On January 23rd, I wrote the following: “What I discovered today, will unequivocally help you determine if not the top of the market, at least a major inflection point for a correction.”
It all started with SPY breaking a 20 day streak by closing below a simple floor trader pivot called S1.
From there, we worked on the thought of a correction rather than the Days of the Dead that ensued.
With the Dow Jones Industrial Average back below 25,000, our Modern Family has huddled around the window of the plane, looking as white as skeletons.
Last Friday, Granddad Russell 2000 (IWM) went into a warning phase, now confirmed.
Granny Retail (XRT) Russell’s spouse did as well. She also confirmed the warning.
Today, IWM and XRT were joined by the S&P 500, NASDAQ, the Dow, Transportation, Regional Banks, and Semiconductors, all in unconfirmed warning phases.
That means Tuesday, if no super significant bounce takes hold, they will all confirm that warning.
With the percipitous plunge, it seems highly unlikely we will see the return of the bullish phases in the immediate future.
The bigget issue-on top of all the other big issues -is that in just 3 trading days, the S&P 500 broke a weekly moving average it has held since November 2016.
That number comes in at 267.40.
Same applies to many other instruments as well. Semiconductors weekly MA comes in at 100.27.
Nevertheless, the week is young. Should buyers appear bringing SPY and SMH back above the weekly MA’s by Friday, then this could be the buying opportunity many are waiting for.
So, without going over the gory details, let’s look forward.
The rates, that many think of as the culprit for the sell-off, eased by end of day as folks ran into bonds or a “flight to quality”.
In fact, the dollar gained, reversing the higher rates-lower dollar scenario that has occurred for weeks now.
The Fed has a conundrum. Lower rates and spark inflation. Do nothing and deal with a huge balance sheet. Raise rates and put more pressure on the market.
Here’s what I am watching besides the dollar and TLTs.
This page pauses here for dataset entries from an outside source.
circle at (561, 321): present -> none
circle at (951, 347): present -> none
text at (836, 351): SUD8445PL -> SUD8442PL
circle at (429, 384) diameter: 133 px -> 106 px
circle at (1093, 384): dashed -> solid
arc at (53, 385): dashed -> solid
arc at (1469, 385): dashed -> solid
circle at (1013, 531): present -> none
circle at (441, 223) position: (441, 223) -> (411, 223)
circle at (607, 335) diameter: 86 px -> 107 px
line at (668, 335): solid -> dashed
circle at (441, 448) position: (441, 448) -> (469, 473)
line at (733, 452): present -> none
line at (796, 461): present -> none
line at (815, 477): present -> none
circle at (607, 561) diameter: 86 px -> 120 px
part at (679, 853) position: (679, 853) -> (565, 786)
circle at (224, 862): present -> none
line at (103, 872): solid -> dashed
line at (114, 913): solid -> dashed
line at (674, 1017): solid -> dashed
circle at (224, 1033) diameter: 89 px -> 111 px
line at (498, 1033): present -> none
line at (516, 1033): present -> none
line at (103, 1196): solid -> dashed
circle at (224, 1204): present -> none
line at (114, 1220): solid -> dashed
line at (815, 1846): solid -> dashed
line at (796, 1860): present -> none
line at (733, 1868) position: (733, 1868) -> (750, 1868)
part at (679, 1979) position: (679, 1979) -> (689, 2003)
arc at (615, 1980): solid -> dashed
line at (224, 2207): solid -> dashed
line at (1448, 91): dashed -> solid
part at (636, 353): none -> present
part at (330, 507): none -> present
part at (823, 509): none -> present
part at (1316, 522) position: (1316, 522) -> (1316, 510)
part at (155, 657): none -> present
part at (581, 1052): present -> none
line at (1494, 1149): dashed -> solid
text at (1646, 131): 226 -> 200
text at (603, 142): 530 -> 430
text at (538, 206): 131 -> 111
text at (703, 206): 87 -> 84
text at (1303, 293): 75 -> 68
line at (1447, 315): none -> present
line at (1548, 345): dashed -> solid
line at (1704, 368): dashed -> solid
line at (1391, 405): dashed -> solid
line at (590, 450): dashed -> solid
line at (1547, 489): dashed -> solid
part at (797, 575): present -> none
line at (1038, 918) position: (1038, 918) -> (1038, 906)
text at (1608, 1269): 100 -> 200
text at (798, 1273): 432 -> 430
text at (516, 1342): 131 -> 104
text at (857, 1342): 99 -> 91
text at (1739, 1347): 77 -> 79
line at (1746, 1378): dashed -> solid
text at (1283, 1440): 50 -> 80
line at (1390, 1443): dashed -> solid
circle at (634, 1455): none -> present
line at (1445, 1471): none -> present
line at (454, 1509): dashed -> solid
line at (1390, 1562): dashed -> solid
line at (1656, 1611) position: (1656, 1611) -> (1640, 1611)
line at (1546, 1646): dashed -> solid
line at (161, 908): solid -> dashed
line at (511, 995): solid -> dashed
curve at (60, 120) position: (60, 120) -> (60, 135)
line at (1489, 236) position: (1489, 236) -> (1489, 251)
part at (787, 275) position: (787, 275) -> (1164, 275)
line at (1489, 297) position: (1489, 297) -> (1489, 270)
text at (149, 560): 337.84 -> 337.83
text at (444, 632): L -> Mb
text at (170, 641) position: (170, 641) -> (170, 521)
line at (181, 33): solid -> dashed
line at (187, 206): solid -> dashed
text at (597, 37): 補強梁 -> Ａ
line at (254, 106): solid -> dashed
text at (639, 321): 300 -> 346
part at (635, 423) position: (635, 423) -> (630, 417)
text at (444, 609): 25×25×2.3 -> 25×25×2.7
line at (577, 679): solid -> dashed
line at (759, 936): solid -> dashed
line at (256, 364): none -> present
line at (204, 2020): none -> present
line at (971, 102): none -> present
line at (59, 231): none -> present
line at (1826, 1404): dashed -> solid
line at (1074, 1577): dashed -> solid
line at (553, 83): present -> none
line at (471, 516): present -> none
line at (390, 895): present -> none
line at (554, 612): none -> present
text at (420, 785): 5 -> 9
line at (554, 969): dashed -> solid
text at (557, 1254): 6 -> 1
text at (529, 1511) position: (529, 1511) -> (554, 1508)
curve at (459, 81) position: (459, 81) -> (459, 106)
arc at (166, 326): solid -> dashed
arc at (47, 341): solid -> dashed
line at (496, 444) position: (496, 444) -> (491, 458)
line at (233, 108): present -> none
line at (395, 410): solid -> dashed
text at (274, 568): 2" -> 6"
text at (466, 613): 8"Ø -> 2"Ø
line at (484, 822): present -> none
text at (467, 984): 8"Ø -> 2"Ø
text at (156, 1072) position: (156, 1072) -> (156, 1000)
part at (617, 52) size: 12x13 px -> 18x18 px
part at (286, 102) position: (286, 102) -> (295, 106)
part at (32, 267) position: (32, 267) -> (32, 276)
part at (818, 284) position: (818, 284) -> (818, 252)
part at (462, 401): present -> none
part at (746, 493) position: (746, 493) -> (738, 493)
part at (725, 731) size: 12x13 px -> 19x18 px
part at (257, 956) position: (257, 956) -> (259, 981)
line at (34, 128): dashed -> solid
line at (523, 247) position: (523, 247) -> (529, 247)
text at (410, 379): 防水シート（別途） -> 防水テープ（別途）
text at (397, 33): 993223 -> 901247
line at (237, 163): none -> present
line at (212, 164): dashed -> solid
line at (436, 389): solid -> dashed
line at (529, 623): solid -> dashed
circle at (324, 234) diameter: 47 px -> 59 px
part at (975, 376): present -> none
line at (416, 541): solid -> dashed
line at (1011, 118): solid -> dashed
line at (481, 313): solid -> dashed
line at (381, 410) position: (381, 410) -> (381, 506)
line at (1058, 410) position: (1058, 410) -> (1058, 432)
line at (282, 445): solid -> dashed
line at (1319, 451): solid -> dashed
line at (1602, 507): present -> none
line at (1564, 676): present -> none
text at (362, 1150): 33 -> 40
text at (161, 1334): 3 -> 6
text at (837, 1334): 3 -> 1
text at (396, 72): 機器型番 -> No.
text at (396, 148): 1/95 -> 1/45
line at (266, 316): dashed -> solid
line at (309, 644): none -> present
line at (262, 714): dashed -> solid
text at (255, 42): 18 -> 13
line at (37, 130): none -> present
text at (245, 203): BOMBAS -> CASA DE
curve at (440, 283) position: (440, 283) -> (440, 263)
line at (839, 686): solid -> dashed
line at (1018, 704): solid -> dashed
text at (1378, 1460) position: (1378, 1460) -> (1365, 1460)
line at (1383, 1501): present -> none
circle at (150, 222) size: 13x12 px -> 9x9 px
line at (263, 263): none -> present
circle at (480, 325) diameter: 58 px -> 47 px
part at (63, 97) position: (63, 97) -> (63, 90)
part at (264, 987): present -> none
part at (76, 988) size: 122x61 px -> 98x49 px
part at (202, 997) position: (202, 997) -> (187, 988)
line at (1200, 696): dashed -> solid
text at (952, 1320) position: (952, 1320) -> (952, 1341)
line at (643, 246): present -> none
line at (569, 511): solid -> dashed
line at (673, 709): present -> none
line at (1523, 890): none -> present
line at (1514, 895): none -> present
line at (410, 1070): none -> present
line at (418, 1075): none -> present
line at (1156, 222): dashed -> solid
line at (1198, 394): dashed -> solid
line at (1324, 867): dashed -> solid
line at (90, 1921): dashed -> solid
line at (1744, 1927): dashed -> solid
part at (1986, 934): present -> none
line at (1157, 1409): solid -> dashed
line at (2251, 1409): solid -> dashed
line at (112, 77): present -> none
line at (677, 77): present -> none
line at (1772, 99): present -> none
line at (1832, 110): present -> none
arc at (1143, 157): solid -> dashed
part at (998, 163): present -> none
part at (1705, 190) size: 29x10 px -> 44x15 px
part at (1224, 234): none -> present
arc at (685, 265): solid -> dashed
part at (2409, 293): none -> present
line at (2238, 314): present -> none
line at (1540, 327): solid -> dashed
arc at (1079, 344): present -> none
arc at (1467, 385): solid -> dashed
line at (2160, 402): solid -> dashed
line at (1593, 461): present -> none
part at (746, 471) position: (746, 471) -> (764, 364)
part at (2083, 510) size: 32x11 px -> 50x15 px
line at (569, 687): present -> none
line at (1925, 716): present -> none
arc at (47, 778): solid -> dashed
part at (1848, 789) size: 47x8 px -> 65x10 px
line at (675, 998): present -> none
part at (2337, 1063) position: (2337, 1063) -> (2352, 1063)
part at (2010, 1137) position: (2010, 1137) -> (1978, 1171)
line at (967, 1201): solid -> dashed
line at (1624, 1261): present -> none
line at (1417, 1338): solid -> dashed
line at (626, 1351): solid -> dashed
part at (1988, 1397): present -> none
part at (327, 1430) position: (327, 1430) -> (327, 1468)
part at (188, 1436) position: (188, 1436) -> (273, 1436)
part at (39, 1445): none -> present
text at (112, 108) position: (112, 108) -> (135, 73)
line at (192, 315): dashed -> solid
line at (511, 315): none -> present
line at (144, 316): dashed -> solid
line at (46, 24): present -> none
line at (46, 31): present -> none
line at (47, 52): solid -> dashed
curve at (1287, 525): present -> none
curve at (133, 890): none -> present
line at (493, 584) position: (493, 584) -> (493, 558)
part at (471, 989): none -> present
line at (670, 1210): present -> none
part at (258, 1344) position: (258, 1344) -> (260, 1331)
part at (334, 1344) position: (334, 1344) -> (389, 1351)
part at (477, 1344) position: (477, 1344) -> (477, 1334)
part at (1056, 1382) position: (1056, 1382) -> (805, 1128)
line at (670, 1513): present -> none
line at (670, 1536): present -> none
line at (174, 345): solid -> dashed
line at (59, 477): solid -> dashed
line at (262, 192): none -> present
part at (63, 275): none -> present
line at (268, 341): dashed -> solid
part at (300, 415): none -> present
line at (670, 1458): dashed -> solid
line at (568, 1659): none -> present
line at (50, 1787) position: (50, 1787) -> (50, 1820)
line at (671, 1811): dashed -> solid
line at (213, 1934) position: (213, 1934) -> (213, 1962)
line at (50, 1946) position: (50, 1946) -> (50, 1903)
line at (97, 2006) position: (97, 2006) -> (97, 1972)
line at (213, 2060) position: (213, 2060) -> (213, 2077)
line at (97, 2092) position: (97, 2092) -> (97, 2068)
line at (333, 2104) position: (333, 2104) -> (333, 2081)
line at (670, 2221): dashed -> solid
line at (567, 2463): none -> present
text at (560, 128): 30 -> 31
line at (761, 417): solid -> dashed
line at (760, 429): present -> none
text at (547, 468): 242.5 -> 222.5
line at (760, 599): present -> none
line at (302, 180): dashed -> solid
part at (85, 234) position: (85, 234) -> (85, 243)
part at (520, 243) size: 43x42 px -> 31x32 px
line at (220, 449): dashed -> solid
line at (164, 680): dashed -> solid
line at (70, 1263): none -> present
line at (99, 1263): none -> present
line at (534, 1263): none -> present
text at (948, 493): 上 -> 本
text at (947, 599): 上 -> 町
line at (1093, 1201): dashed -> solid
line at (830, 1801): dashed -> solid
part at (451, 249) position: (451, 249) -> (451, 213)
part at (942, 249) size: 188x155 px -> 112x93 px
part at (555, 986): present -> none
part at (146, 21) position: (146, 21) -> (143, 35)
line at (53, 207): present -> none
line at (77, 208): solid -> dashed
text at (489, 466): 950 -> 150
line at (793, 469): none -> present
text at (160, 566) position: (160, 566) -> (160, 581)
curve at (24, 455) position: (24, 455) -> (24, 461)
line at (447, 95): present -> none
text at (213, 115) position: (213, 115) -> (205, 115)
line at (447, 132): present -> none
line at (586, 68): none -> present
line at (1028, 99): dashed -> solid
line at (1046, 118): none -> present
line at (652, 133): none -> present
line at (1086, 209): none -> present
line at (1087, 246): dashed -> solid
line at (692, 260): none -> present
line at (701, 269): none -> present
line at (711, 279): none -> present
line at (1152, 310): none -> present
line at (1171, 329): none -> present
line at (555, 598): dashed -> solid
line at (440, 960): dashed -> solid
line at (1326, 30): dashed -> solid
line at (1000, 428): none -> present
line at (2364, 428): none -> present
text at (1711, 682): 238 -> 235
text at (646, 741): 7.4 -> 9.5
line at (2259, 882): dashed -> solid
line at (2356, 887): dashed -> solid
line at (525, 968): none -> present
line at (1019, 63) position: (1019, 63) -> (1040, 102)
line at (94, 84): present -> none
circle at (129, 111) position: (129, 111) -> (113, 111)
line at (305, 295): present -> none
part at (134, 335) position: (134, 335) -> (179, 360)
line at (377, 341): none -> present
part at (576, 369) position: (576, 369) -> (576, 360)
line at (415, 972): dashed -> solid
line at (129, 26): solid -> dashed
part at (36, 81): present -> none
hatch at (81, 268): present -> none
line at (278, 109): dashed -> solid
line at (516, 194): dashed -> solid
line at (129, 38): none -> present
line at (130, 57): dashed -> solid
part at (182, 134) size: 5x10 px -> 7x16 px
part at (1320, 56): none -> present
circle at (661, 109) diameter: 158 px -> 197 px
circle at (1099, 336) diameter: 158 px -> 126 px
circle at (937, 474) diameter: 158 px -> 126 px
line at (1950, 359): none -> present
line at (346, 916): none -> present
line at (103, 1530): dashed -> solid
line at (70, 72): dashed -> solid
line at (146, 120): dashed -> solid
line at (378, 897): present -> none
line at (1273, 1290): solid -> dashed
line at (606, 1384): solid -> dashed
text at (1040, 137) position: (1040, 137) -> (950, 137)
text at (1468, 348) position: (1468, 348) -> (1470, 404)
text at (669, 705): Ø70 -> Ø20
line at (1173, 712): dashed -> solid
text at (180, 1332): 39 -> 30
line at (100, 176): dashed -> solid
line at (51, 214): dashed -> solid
The metals-particularly the gold miners, are a focus. Although Gold and Silver held up, they hardly acted like hedges for those running to safety.
Therefore, the miners could be key. Should GDX close back over 23.00, I imagine gold will clear 127.50 and Silver (with an inside trading day), will clear 16.02.
The agricultural commodities are another focus. Corn, Soybeans, Wheat and Sugar have all floundered since 2014.
Looking at DBA, the ETF, it is sitting in a Recovery Phase and barely budged today. Therefore, a close over 19.00 looks like a good buy signal.
Does this market action leave the Modern Family readying for burial or resurrection?
S&P 500 (SPY) I’m going out on a limb to say that 254-56 is the place to start buying again.
Russell 2000 (IWM) Here it’s 145.
Dow (DIA) 230-231 should hold. As with all the indices, a bounce could last a few days. That’s different than a bottom. Will look for more clues in the days ahead.
Nasdaq (QQQ) Believe it or not, this still is the leader as it landed right on that key weekly moving average. Under 158, never mind. Through 161, way better.